* WHAT YOU WILL DO
Reproduce the lines of the entries below word for word, beginning with the line that contains "après 2 mois?" and continuing through the line that contains "rète, ou une".

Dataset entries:
+===+

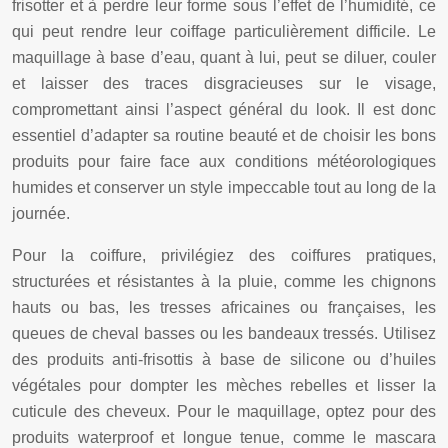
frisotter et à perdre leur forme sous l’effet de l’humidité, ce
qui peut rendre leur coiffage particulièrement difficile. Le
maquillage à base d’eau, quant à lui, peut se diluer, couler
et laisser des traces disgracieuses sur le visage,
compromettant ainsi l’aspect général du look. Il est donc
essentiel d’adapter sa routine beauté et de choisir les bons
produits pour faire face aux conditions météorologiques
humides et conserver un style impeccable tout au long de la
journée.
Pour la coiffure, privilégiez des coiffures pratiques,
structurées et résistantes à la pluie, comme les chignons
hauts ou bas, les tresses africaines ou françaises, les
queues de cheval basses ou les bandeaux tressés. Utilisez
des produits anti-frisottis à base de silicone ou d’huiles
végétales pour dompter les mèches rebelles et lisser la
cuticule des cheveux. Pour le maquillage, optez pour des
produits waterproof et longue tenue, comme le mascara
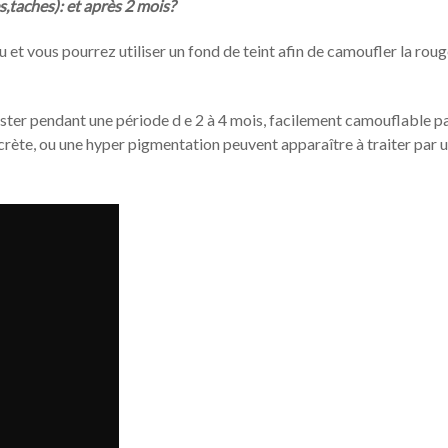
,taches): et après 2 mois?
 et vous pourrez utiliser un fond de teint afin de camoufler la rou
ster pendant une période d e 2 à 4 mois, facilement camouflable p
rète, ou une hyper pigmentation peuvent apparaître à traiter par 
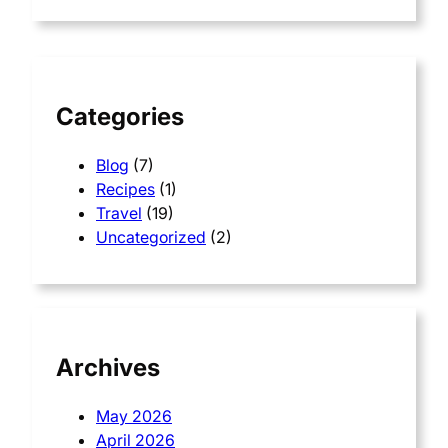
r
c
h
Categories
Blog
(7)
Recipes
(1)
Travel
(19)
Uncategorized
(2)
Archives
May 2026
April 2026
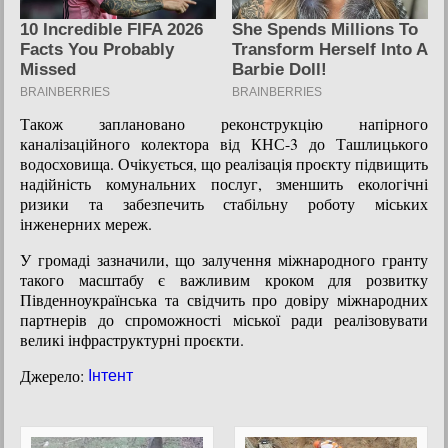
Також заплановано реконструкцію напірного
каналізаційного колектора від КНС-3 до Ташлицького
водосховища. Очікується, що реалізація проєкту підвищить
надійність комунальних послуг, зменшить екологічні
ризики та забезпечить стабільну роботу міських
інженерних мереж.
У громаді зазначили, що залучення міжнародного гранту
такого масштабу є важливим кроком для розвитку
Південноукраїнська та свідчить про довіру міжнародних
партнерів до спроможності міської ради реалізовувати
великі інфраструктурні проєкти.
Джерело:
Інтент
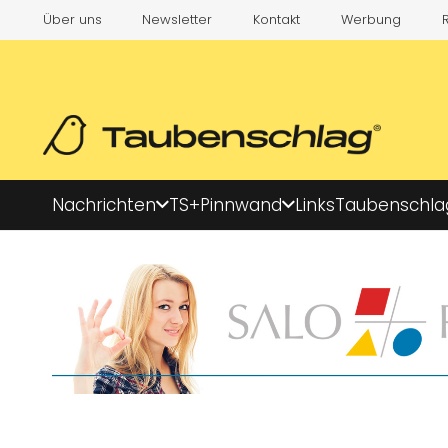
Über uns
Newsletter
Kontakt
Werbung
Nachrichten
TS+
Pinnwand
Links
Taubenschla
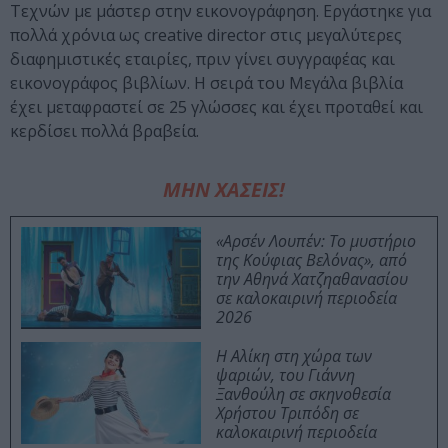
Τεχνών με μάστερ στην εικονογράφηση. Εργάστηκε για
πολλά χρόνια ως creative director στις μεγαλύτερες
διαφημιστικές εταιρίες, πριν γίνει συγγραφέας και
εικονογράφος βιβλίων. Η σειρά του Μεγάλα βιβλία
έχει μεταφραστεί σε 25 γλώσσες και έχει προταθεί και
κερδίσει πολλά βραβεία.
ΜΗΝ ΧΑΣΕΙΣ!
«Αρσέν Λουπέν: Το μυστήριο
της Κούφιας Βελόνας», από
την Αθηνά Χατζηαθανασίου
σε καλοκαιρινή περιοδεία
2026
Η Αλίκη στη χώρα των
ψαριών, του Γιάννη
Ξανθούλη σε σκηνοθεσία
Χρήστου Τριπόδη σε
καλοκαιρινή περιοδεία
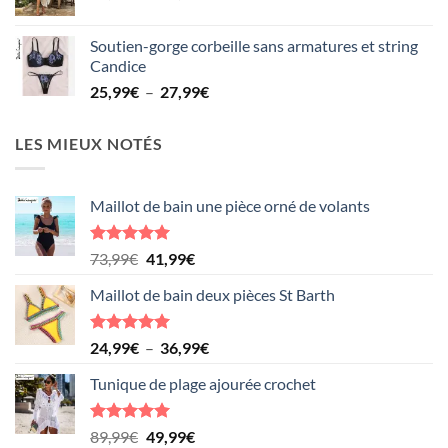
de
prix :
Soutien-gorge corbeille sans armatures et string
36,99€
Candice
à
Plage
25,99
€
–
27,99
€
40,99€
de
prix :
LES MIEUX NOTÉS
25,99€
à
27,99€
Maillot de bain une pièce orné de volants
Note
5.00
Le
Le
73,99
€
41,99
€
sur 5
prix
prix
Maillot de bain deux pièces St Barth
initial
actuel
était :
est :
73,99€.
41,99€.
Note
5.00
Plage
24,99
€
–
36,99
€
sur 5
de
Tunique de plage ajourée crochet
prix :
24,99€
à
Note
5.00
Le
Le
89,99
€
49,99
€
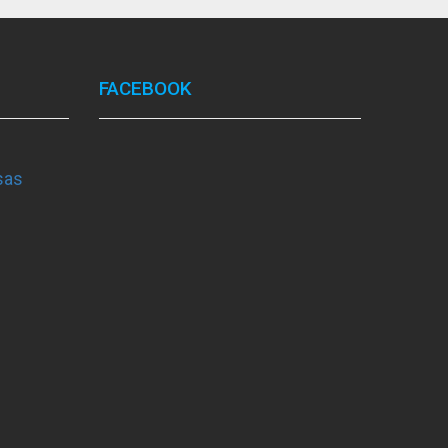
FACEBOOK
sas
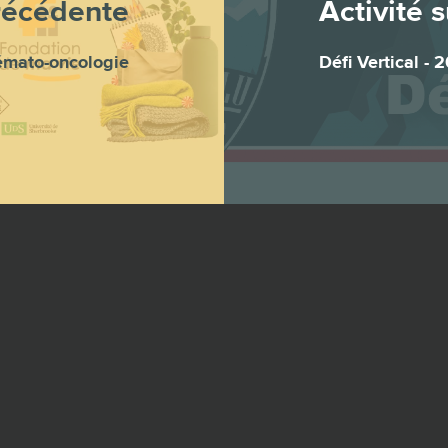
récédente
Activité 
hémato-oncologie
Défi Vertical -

+===+

* WRITTEN RESPONSE
,taches): et après 2 mois?
 et vous pourrez utiliser un fond de teint afin de camoufler la rou
ster pendant une période d e 2 à 4 mois, facilement camouflable p
rète, ou une hyper pigmentation peuvent apparaître à traiter par 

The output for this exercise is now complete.